Astronomers using NASA's Hubble Space Telescope have obtained images of the strikingly unusual planetary nebula, NGC 6751.
Glowing in the constellation Aquila like a giant eye, the nebula is a cloud of gas ejected several thousand years ago from the hot
star visible in its center.

"Planetary nebulae" are named after their round shapes as seen visually in small telescopes, and have nothing else to do with
planets. They are shells of gas thrown off by stars of masses similar to that of our own Sun, when the stars are nearing the ends
of their lives. The loss of the outer layers of the star into space exposes the hot stellar core, whose strong ultraviolet radiation then
causes the ejected gas to fluoresce as the planetary nebula. Our own Sun is predicted to eject its planetary nebula some 6 billion
years from now.

The Hubble observations were obtained in 1998 with the Wide Field Planetary Camera 2 (WFPC2) by a team of astronomers led
by Arsen Hajian of the U.S. Naval Observatory in Washington, DC. The Hubble Heritage team, working at the Space Telescope
Science Institute in Baltimore, has prepared this color rendition by combining the Hajian team's WFPC2 images taken through
three different color filters that isolate nebular gases of different temperatures.

The nebula shows several remarkable and poorly understood features. Blue regions mark the hottest glowing gas, which forms a
roughly circular ring around the central stellar remnant. Orange and red show the locations of cooler gas. The cool gas tends to
lie in long streamers pointing away from the central star, and in a surrounding, tattered-looking ring at the outer edge of the nebula.
The origin of these cooler clouds within the nebula is still uncertain, but the streamers are clear evidence that their shapes are
affected by radiation and stellar winds from the hot star at the center. The star's surface temperature is estimated at a scorching
140,000 degrees Celsius (250,000 degrees Fahrenheit).

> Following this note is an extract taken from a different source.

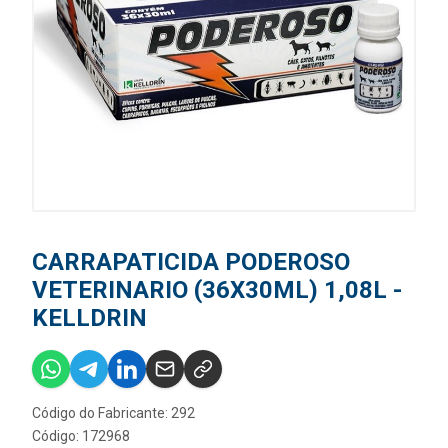
CARRAPATICIDA PODEROSO
VETERINARIO (36X30ML) 1,08L -
KELLDRIN
Código do Fabricante: 292
Código: 172968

Hajian and his team are scheduled to reobserve NGC 6751 with Hubble's WFPC2 in 2001. Due to the expansion of the nebula,
at a speed of about 40 kilometers per second (25 miles per second), the high resolution of Hubble's camera will reveal the slight
increase in the size of the nebula since 1998. This measurement will allow the astronomers to calculate an accurate distance to
NGC 6751. In the meantime, current estimates are that NGC 6751 is roughly 6,500 light-years from Earth. The nebula's diameter
is 0.8 light-years, some 600 times the diameter of our own solar system.